The capstone project allows us (students) to create a usable/public data product that can be used to show the skills developed throughout the nine courses of the data science specialization. In this occasion, we’ll work on understanding and building Predictive Text Models like the ones used by SwiftKey - Coursera’s corporate partner for this capstone project.
This Milestone Report will cover:
Note: If you are interested in the code used to create this .Rmd file you can go to GitHub
The data used in this project is from a corpus called HC Corpora. The files have been language filtered by Coursera but may still contain some foreign text. The *.zip file contains the following language folder:
| Language | Folder Name | files included |
|---|---|---|
| Deutsche | de_DE | blogs.txt, news.txt, twitter.txt |
| English | en_US | blogs.txt, news.txt, twitter.txt |
| Russian | fi_FI | blogs.txt, news.txt, twitter.txt |
| Finnish | ru_RU | blogs.txt, news.txt, twitter.txt |
Each Language folder contains .txt files from 3 different sources: blogs, news and twitter.
Looking at the files contained in en_US gives the following characteristics:
| Name | File Name | File Size | Lines | Words |
|---|---|---|---|---|
| blogs | en_US.blogs.txt | 200.4242 Mb | 899,288 | 37,510,168 |
| news | en_US.news.txt | 196.2775 Mb | 77,259 | 2,673,480 |
| en_US.twitter.txt | 159.3641 Mb | 2,360,148 | 30,088,564 |
As expected, twitter has the most lines despite being the smallest file in the folder. This has to be related to the 140 character limit twitter has.
The following histogram shows how the word count is distributed across the entire en_US folder (e.i. all files within the folder). It is interesting to see how twitter skew the plot to the right until the 28 word mark.

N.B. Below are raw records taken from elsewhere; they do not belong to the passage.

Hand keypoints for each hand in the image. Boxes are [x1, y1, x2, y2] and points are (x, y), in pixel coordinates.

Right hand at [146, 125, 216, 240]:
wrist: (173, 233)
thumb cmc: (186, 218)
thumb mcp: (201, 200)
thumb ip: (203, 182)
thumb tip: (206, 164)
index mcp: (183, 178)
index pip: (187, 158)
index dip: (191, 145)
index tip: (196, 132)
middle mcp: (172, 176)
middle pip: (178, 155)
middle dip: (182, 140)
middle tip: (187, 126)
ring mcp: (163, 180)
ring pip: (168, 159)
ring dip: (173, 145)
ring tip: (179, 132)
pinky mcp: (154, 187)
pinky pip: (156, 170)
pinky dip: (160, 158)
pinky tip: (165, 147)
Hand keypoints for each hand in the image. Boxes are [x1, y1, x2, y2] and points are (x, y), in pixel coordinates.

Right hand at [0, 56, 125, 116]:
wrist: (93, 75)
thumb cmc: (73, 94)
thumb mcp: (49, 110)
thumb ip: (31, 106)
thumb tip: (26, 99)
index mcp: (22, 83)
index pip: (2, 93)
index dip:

Note: If we were to use number of characters instead of words, twitter will still skew the plot but now it will be close to the 140 character mark
From this point and on we are going to sample the dataset to control de processing power required to do the next operations. For now, we are going to create a subset with 3,000 lines per file.

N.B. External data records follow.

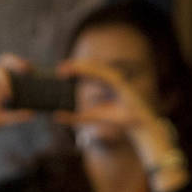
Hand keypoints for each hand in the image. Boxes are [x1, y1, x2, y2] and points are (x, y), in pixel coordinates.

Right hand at [0, 54, 37, 163]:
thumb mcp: (1, 119)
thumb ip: (16, 115)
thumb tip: (33, 113)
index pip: (9, 65)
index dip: (20, 63)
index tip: (32, 69)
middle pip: (3, 61)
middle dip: (15, 62)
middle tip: (26, 70)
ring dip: (5, 84)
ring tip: (8, 99)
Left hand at [55, 57, 175, 166]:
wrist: (135, 125)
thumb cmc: (116, 120)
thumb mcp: (91, 118)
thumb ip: (75, 117)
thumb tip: (56, 116)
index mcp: (104, 83)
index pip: (87, 73)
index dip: (73, 70)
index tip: (59, 72)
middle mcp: (110, 78)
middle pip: (90, 67)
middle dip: (75, 66)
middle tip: (59, 69)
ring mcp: (116, 79)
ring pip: (97, 68)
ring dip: (82, 66)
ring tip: (68, 68)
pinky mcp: (121, 83)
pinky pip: (105, 74)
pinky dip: (93, 72)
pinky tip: (83, 70)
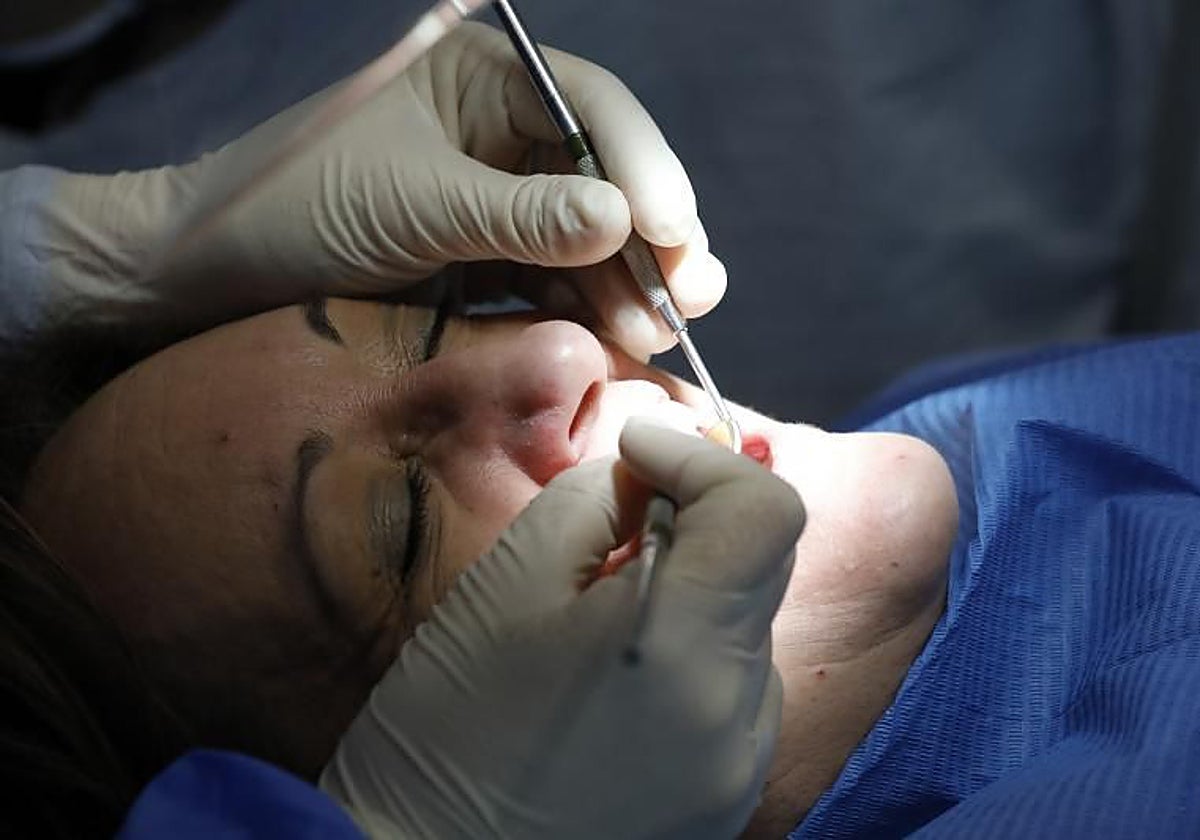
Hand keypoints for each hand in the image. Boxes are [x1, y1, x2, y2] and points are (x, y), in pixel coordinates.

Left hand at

We start with describing Tokenization as the process of breaking a stream of text up into words, phrases, symbols, or other meaningful elements called tokens.
The following plot shows the 25 most frequent words from our sample data set:
Most of the words shone above are also called stop words. In general, stop words are the most common worlds in a language.
If we remove the stop words from our data set and recreate the previous plot we get the following top 25 words:
The word said moved from the 14th position to the 1st position by removing the stop words. Removing stop words is used for other NLP usages, but in this case it’s only to show the difference between datasets. For this specific project we’ll need to leave all stop words in the dataset as we are trying to predict phrases.